The women and children found the foreigners, who included women with uncovered blond hair and one black American, as exotic and interesting as we found them. The children came to shake hands and have their photos taken, the girls even more forward than the boys.
After the lurching drive back to town, the final site on our tour was the Shar-e-Rholrholha, the city of noise. The legend is that the entire population of this hill fortress was murdered by Ghengis Khan and one can still hear the screams of the women and children as they were separated from the men and taken away to be slaughtered. It’s a steep rocky hill sitting in the middle of the green plain, covered with lumps of weathered stone forming the geometric foundations of a town that had stood here hundreds of years ago.
We still had time to shop before our flight back to Kabul. The main street of Bamiyan village was lined with small timber storefronts. It had the languid atmosphere of a one horse frontier town or, in this case, a one motorbike town. A noisy Suzuki 100cc was almost the only vehicle we saw. The stores were stocked with dusty handcrafts, carpets and jewellery that could very well have been here, in the same shops, when the last hippies came through.
Nearby, a group of workmen were laying stones on the road, by hand, one by one. This was part of the UN-funded ‘labour intensive works program’ widely advertised on billboards throughout the valley. Local men were employed to carry and lay the stones and received a small salary to feed their families. It was a slow process, but better than bringing in trained plant operators from somewhere else to dump rocks with a tip truck and spread them with a grader in a fraction of the time and at a fraction of the cost while the local people watched on and went hungry.
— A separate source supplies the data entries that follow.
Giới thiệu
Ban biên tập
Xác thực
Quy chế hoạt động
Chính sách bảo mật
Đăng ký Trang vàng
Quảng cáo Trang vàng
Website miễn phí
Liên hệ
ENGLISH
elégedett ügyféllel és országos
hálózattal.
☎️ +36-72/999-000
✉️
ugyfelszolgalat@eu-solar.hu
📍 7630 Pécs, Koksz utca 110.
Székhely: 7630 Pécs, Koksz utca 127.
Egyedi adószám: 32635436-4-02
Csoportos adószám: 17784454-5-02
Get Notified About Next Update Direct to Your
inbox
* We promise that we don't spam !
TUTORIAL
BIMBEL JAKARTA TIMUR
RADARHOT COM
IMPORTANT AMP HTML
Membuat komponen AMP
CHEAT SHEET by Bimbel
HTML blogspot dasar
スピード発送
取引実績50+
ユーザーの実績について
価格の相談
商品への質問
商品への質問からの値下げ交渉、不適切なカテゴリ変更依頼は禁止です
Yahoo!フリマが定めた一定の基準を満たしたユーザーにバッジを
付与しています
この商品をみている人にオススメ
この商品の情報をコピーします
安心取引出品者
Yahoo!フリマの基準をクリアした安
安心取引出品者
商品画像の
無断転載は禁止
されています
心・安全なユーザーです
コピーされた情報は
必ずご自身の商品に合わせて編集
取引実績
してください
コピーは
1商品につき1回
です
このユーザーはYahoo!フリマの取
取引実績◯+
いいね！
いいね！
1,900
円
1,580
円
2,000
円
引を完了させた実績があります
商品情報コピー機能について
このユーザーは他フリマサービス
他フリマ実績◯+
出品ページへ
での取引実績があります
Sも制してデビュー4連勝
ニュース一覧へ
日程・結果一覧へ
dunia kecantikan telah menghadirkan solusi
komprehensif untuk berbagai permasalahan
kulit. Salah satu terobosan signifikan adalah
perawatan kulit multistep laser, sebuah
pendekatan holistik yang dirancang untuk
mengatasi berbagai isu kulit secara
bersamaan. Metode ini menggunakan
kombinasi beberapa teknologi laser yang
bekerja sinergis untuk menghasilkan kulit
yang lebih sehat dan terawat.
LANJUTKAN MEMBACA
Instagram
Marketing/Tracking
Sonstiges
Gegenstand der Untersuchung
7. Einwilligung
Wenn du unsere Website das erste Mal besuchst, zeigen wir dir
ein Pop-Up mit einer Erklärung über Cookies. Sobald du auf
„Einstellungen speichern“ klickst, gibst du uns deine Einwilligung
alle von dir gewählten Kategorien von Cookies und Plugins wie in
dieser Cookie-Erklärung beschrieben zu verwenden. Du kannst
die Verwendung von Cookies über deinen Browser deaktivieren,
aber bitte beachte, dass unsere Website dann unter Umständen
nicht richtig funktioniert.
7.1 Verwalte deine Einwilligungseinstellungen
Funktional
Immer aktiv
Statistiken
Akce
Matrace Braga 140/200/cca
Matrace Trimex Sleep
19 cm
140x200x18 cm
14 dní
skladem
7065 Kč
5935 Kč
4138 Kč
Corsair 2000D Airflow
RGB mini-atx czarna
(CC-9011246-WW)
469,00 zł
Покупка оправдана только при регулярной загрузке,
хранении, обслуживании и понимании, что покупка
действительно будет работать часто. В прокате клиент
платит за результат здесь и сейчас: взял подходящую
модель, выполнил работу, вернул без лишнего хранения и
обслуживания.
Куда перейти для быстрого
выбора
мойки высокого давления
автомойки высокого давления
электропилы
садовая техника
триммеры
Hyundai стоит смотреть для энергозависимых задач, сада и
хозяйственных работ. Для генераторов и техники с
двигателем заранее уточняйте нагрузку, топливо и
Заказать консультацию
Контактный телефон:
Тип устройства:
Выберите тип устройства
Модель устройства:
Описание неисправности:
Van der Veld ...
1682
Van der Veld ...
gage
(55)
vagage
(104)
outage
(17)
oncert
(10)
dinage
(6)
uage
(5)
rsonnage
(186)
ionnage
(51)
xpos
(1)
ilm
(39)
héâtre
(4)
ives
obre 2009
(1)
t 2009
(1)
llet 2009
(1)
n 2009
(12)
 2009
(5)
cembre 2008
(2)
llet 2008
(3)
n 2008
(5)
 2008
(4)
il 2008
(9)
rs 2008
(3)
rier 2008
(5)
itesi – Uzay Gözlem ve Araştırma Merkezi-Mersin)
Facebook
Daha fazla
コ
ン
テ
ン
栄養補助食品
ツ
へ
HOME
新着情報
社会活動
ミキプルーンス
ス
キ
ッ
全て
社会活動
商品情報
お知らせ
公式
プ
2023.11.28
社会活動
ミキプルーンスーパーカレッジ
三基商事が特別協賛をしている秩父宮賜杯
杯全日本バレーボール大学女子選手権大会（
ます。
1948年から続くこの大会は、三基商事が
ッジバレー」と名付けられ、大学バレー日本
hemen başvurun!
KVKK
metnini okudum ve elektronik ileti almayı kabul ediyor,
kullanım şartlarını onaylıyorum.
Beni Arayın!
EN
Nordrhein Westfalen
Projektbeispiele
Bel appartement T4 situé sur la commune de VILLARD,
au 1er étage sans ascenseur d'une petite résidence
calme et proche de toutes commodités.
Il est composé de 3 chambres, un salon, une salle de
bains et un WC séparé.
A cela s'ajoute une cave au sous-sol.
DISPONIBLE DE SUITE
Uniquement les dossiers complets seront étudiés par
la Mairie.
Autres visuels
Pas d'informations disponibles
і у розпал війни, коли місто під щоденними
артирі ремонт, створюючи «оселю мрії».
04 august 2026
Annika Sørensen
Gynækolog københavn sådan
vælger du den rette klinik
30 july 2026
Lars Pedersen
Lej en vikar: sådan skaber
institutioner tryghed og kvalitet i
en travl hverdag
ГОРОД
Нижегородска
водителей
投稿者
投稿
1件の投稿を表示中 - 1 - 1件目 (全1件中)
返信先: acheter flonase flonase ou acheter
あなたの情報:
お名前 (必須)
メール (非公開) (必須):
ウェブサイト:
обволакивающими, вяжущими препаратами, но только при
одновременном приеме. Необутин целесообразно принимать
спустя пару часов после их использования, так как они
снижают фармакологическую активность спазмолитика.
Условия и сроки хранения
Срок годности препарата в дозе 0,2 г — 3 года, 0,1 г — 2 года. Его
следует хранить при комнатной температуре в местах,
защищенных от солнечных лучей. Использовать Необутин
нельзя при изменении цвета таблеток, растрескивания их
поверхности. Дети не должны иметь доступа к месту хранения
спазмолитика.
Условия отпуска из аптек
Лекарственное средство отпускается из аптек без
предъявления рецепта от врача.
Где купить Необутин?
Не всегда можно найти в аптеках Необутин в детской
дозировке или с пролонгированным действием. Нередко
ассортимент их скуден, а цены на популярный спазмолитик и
The New Zealand military’s contingent of the multinational peacekeeping effort in Afghanistan had been assigned to the Bamiyan ‘Provincial Reconstruction Team’. It looked like a fairly comfortable posting. Their well camouflaged base was located next to the airstrip and as we waited for our Beechcraft to collect us for the return flight to Kabul several soldiers were out for an evening stroll. They included two leggy young women in short black shorts and tight brown T-shirts carrying large rifles. They would have attracted attention almost anywhere. The Afghan police guarding the airstrip were standing with their mouths hanging open.
The pilot of our chartered plane also found the sight of several people with guns strolling on the runway disconcerting and aborted his first landing attempt. Luckily he returned and landed safely. A Maori serviceman with elaborately tattooed forearms drove over from the New Zealand base to collect a delivery of medical equipment from the plane.
It was then just a exhilarating 20 minute flight down from the mountains into dusty Kabul. Afterwards, the whole excursion felt like some kind of dream.
Bamiyan could be one of the great international tourist destinations, but it will be a long time before it is available to any but the most adventurous, or foolhardy, traveller.